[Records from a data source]
↓↓↓

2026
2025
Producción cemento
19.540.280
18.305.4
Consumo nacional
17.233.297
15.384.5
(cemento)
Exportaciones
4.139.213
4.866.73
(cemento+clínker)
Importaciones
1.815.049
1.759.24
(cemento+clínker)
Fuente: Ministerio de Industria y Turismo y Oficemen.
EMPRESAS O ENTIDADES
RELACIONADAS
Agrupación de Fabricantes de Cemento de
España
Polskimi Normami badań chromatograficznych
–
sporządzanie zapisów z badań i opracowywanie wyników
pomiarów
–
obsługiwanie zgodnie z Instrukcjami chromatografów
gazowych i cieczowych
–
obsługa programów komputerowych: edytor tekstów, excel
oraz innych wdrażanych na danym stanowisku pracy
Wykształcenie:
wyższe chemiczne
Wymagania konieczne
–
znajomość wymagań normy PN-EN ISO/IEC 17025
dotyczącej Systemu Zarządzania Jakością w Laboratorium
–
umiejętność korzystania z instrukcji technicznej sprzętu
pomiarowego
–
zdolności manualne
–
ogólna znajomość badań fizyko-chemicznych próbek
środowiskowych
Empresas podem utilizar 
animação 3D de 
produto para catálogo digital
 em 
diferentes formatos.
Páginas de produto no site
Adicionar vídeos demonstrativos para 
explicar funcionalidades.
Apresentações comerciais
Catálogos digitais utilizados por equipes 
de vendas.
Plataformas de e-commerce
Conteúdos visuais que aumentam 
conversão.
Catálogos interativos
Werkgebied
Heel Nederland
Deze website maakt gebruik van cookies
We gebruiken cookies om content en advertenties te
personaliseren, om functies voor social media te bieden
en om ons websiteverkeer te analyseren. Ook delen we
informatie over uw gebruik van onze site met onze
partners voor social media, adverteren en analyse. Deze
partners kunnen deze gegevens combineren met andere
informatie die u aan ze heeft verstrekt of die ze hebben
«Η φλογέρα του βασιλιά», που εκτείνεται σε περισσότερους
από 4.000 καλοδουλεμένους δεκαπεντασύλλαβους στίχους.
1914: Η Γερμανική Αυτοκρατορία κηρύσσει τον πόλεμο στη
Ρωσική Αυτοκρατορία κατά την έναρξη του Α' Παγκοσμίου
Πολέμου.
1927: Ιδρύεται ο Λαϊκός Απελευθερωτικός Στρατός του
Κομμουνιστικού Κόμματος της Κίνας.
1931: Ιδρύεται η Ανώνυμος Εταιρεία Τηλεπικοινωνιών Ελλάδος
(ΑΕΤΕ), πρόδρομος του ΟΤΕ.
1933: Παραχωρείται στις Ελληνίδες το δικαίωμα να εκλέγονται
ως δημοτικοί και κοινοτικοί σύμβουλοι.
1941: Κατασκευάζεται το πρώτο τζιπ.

↑↑↑
↓↓↓

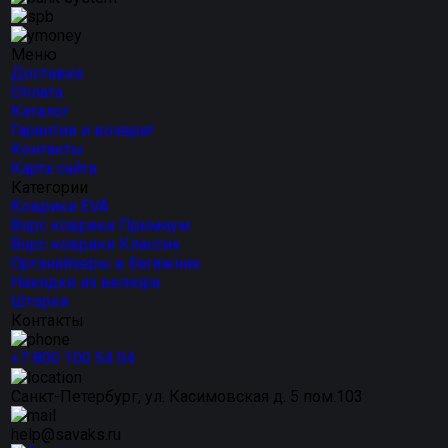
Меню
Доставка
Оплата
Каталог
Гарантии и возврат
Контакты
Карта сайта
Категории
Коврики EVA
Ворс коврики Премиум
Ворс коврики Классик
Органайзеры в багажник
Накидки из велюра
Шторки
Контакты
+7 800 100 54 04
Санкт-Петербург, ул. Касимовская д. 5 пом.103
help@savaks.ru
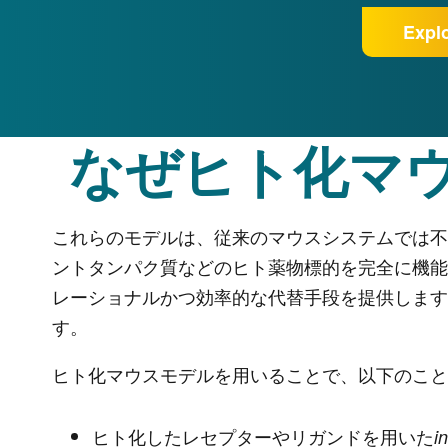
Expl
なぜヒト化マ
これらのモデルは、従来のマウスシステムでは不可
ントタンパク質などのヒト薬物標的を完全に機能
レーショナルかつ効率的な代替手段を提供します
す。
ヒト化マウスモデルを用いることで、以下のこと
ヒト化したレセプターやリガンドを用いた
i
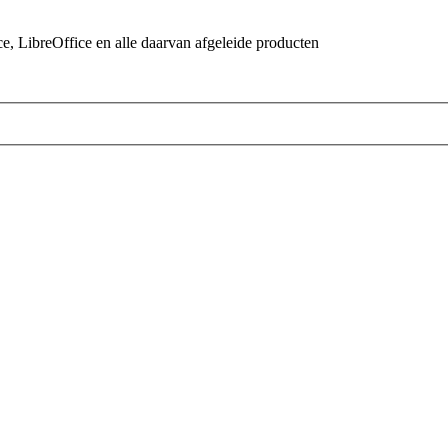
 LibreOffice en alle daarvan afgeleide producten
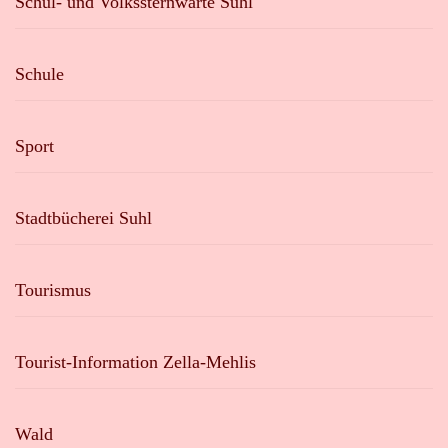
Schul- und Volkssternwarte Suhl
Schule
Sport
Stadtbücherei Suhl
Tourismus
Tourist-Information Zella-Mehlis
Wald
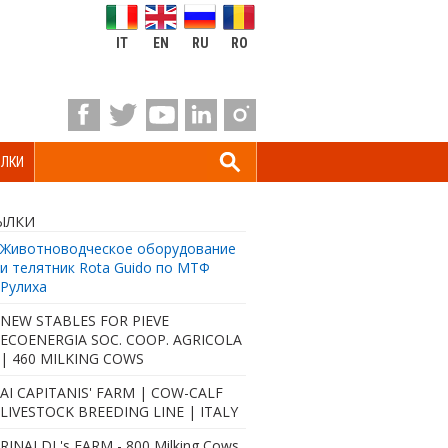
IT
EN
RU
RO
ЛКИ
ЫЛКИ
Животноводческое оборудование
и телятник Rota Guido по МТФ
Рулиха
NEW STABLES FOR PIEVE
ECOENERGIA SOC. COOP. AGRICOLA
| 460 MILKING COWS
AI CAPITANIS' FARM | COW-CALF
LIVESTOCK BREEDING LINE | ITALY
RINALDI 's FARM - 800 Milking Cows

↑↑↑
↓↓↓

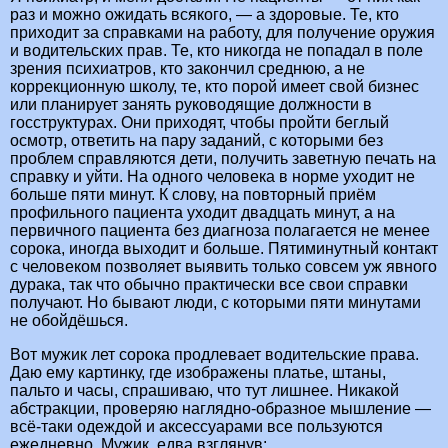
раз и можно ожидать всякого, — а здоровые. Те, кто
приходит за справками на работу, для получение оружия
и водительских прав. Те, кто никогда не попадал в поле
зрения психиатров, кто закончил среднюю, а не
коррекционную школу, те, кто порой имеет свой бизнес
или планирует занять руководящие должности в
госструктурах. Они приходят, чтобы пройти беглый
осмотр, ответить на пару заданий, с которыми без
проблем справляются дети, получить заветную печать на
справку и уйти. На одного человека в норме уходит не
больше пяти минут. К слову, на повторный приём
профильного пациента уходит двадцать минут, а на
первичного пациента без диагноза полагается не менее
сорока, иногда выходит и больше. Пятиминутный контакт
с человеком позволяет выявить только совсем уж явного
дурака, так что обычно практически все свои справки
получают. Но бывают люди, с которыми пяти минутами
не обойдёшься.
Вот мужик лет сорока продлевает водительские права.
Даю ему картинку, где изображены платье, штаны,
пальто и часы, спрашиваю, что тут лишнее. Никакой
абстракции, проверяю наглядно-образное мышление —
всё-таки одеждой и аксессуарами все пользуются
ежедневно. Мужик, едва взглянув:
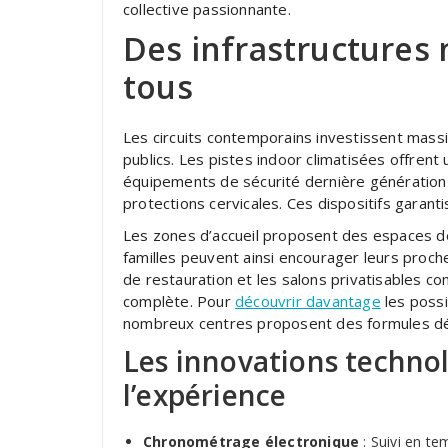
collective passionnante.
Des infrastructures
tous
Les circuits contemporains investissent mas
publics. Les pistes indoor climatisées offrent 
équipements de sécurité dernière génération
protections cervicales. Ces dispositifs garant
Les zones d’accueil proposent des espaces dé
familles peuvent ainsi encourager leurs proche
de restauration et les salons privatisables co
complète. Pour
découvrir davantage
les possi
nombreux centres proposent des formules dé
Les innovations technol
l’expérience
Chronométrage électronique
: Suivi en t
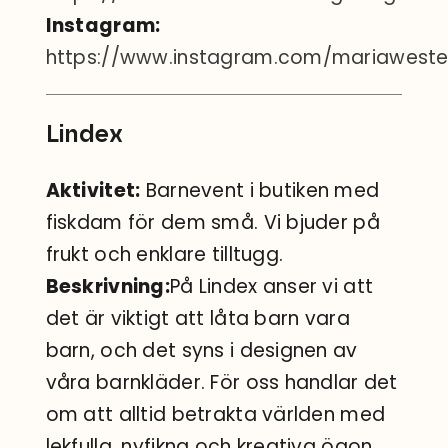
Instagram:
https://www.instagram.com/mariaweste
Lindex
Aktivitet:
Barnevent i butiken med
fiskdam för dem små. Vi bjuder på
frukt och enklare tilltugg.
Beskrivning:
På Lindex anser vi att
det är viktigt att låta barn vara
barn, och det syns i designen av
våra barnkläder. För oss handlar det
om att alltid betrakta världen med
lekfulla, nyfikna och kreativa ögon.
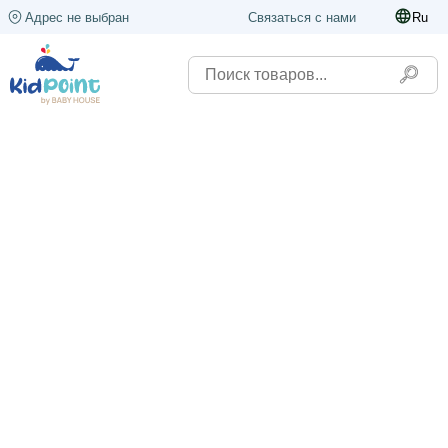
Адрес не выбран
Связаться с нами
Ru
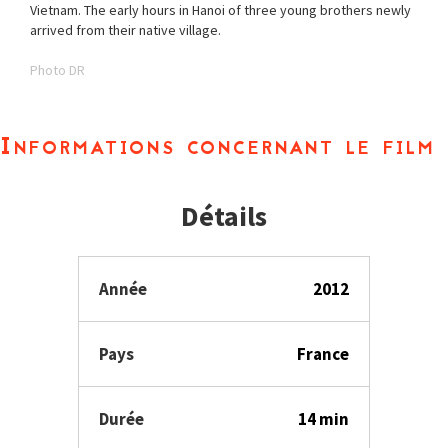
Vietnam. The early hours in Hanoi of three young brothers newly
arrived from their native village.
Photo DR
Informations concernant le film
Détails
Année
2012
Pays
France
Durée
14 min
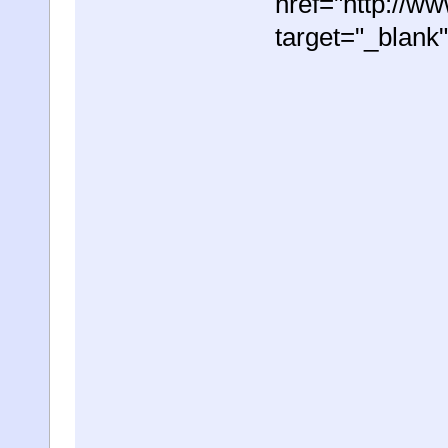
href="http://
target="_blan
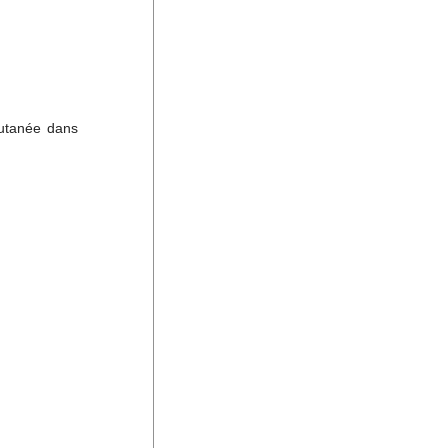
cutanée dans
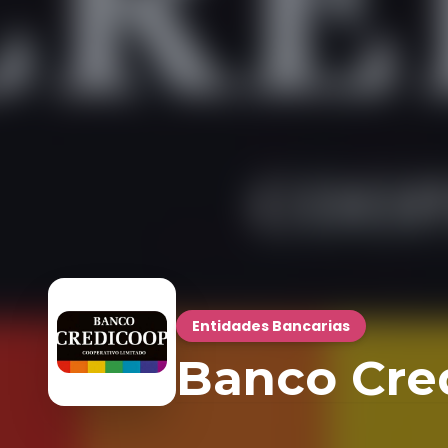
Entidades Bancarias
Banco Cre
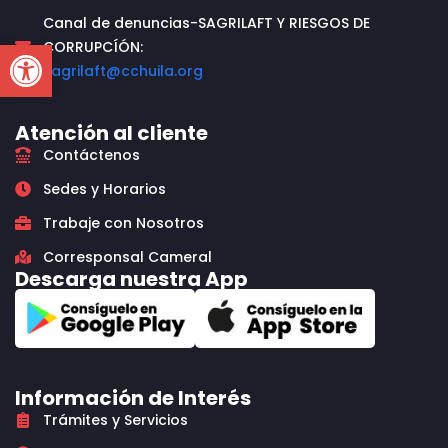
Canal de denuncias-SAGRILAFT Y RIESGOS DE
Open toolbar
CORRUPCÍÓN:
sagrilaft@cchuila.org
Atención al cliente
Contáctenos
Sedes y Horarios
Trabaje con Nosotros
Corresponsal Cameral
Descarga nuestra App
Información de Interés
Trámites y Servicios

↑↑↑

● Exercise
Above are the records; from them, give again exactly the lines from the one containing "personaliseren, om functies" to the one containing "εκτείνεται σε περισσότερους", both lines included, and nothing more.

● Task result
personaliseren, om functies voor social media te bieden
en om ons websiteverkeer te analyseren. Ook delen we
informatie over uw gebruik van onze site met onze
partners voor social media, adverteren en analyse. Deze
partners kunnen deze gegevens combineren met andere
informatie die u aan ze heeft verstrekt of die ze hebben
«Η φλογέρα του βασιλιά», που εκτείνεται σε περισσότερους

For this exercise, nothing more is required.